Creator pequeno vale a pena?
Sim, quando existe conexão com o público comprador. Microcriadores locais ou de nicho podem gerar mais confiança do que perfis grandes sem aderência ao mercado da empresa.
Como medir resultado além de visualização?
Acompanhe visitas ao perfil, cliques no link, mensagens no WhatsApp, comentários com intenção, buscas de marca, leads, vendas assistidas, custo por oportunidade e temas que reduzem dúvidas no atendimento.
Fontes consultadas
TikTok Newsroom: FIFA World Cup 2026™ Content Reaches More than 1 Trillion Views on TikTok, publicado em 23 de julho de 2026, com dados globais internos atualizados em 22 de julho de 2026.

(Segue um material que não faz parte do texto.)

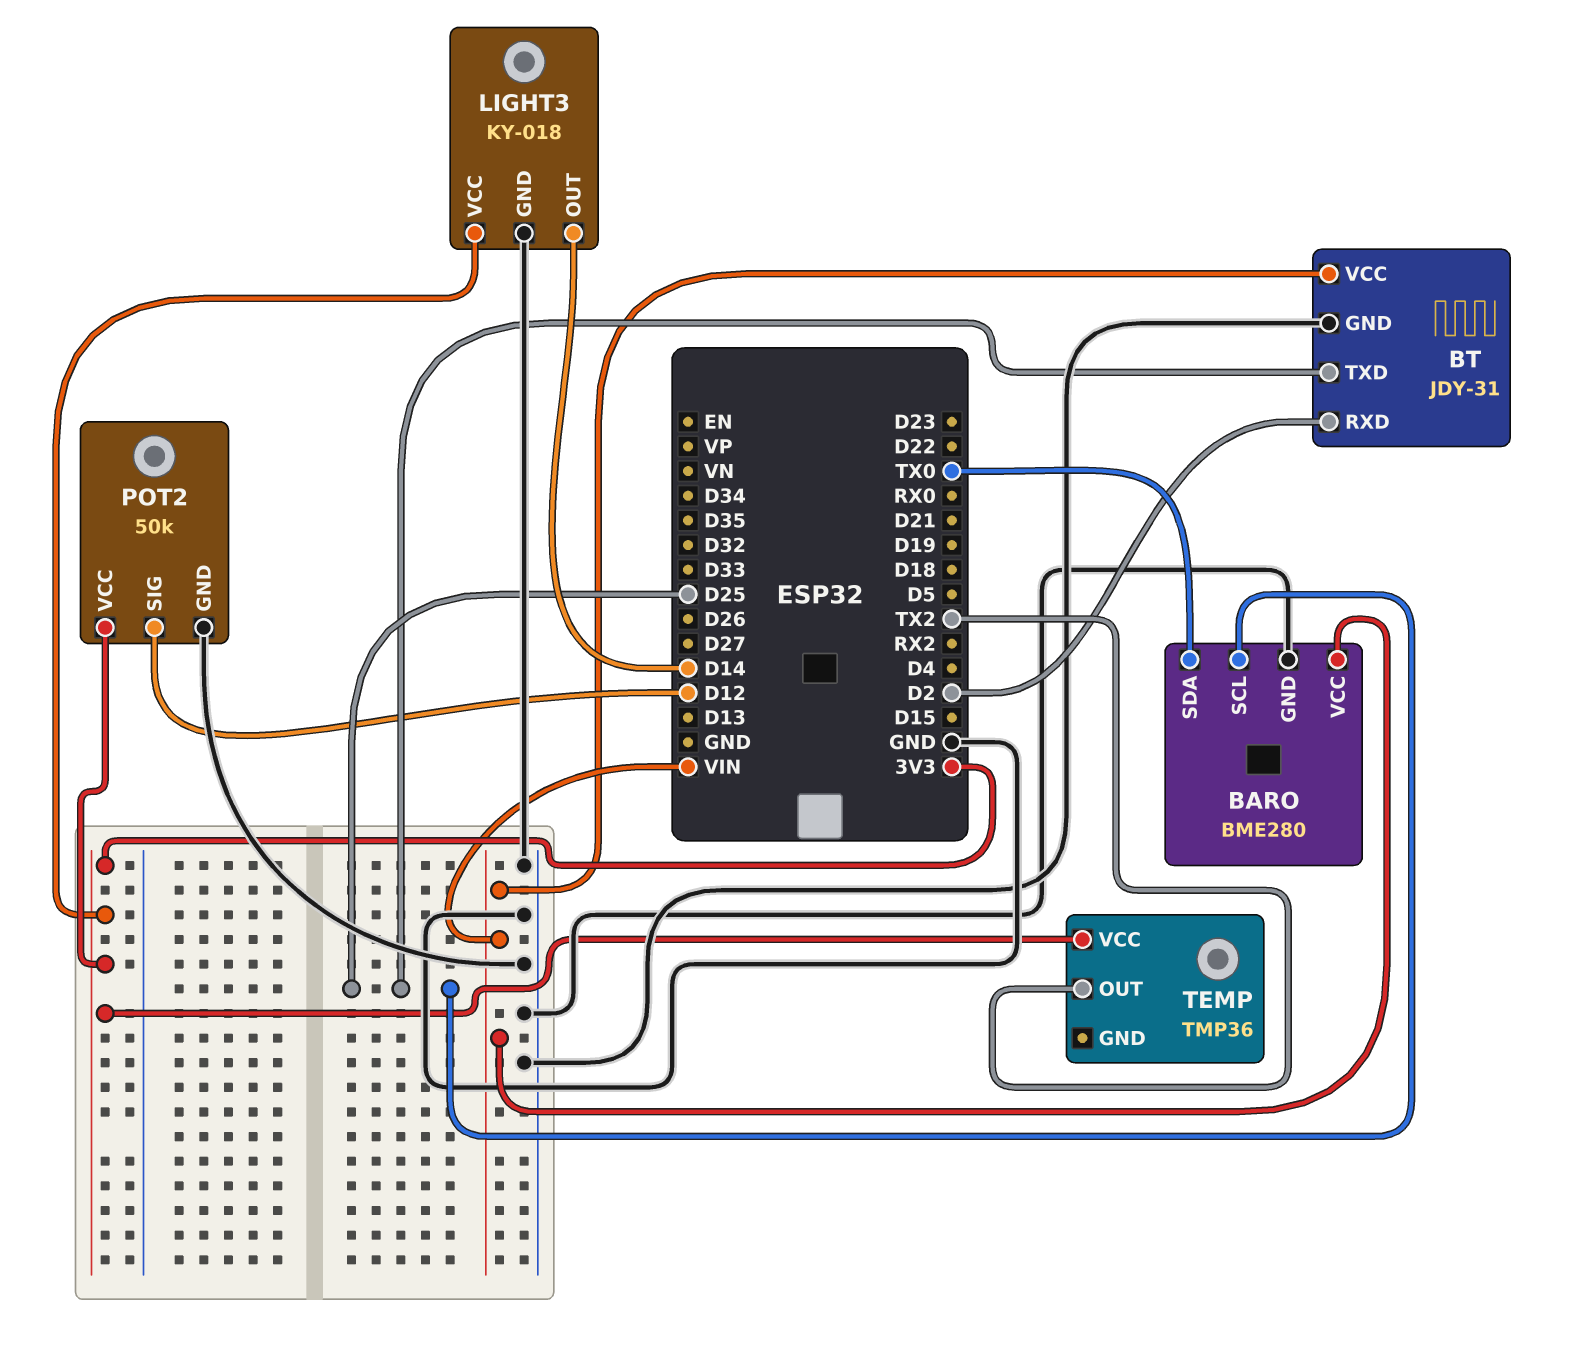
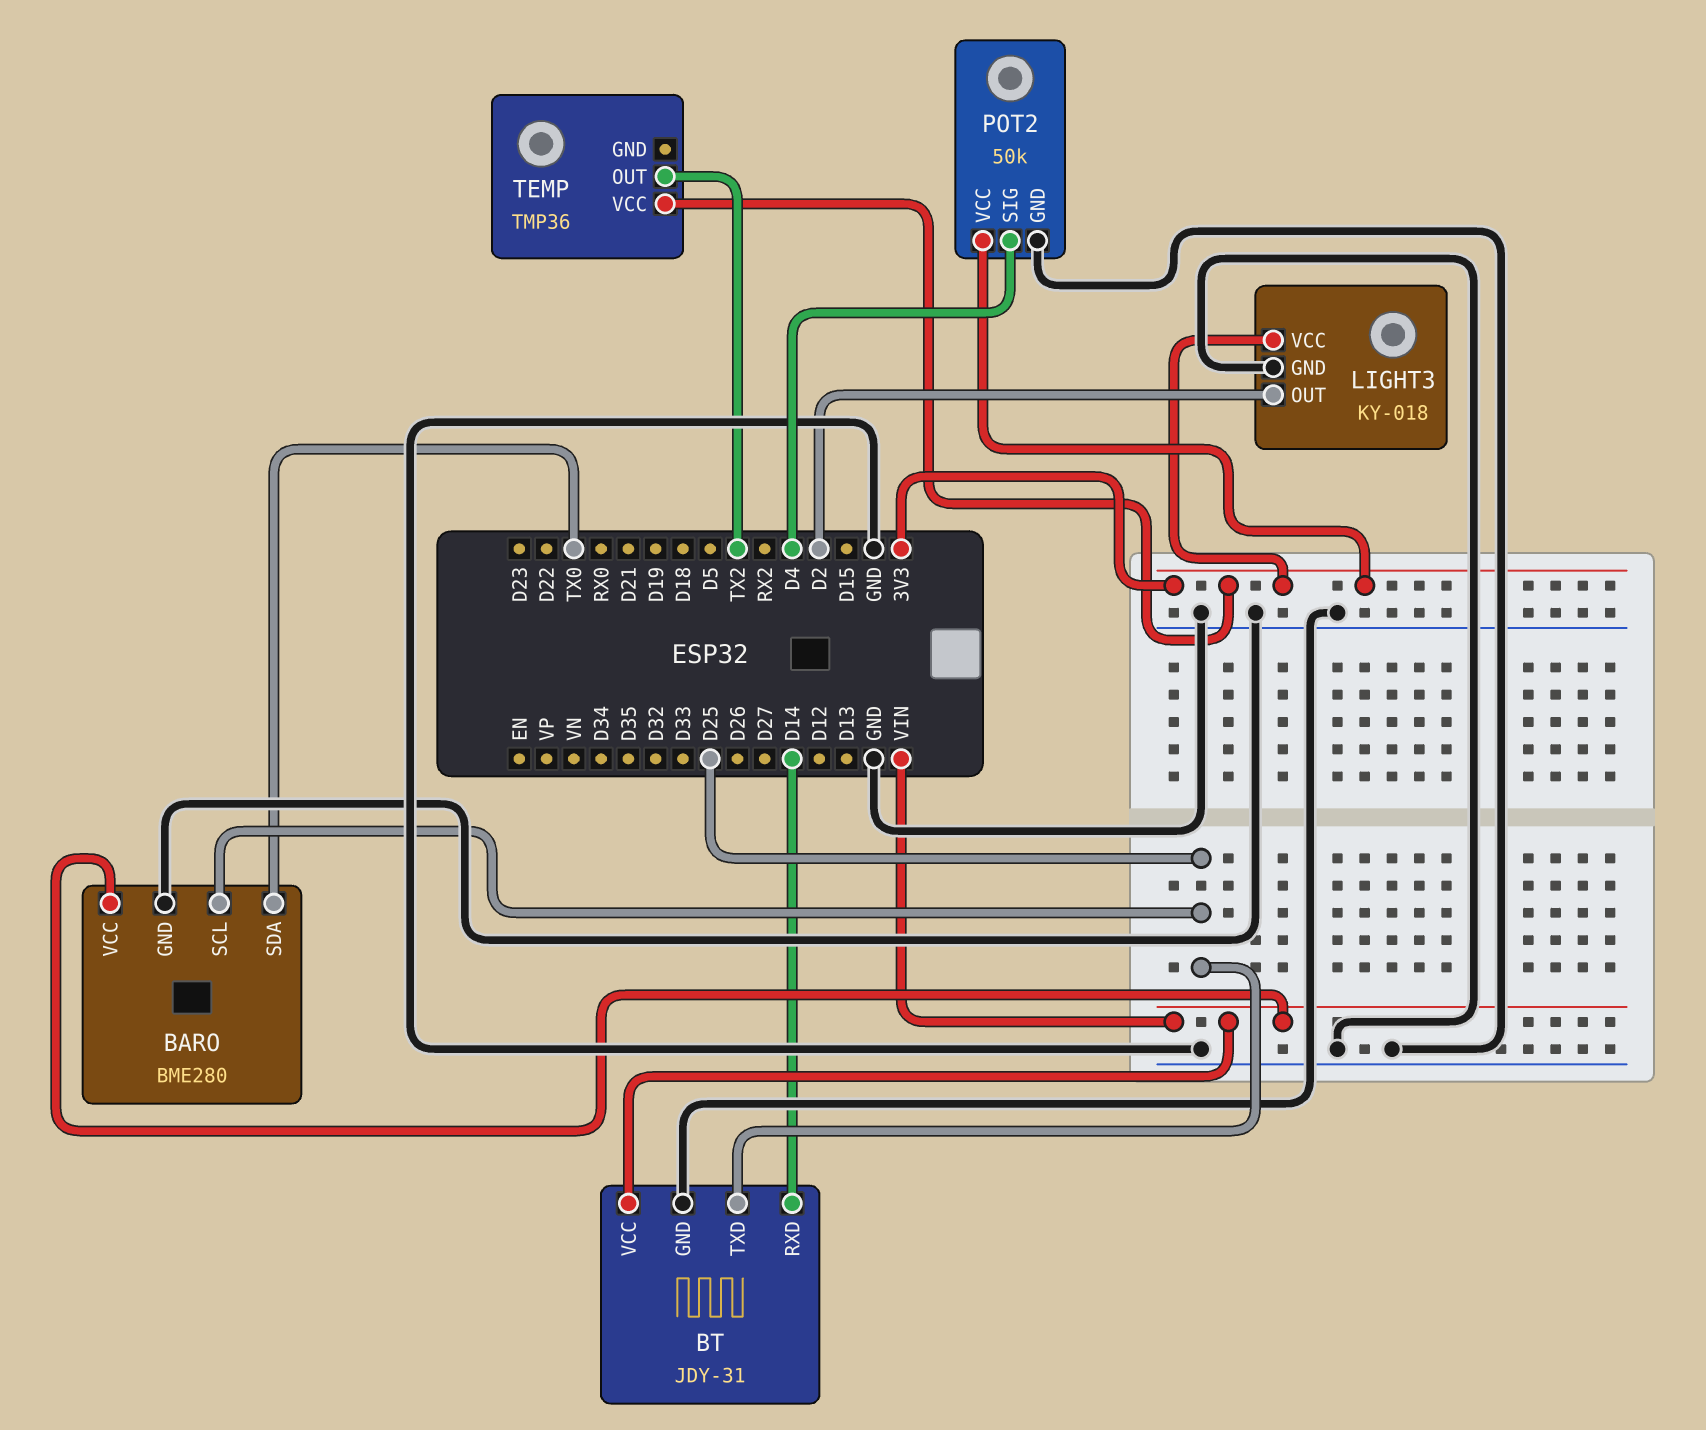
BT pin RXD: D2 -> D14
LIGHT3 pin OUT: D14 -> D2
POT2 pin SIG: D12 -> D4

TikTok Newsroom: FIFA World Cup 2026™, As Seen On TikTok, publicado em 17 de julho de 2026, usado como contexto oficial sobre hubs, creators, broadcasters, Panini e o papel do TikTok como plataforma preferencial da FIFA.
Tubefilter: Breaking down the billions of fans who took in the World Cup on YouTube and TikTok, usado apenas como contexto setorial sobre a estratégia de creators e plataformas na Copa.
Em resumo, o ângulo da AgenciAR
O recorde do TikTok na Copa mostra que descoberta social virou parte séria do funil de marketing. Para PMEs, o aprendizado não é postar sobre futebol, mas organizar conteúdo, creators, prova social, oferta e mensuração para transformar atenção em demanda real.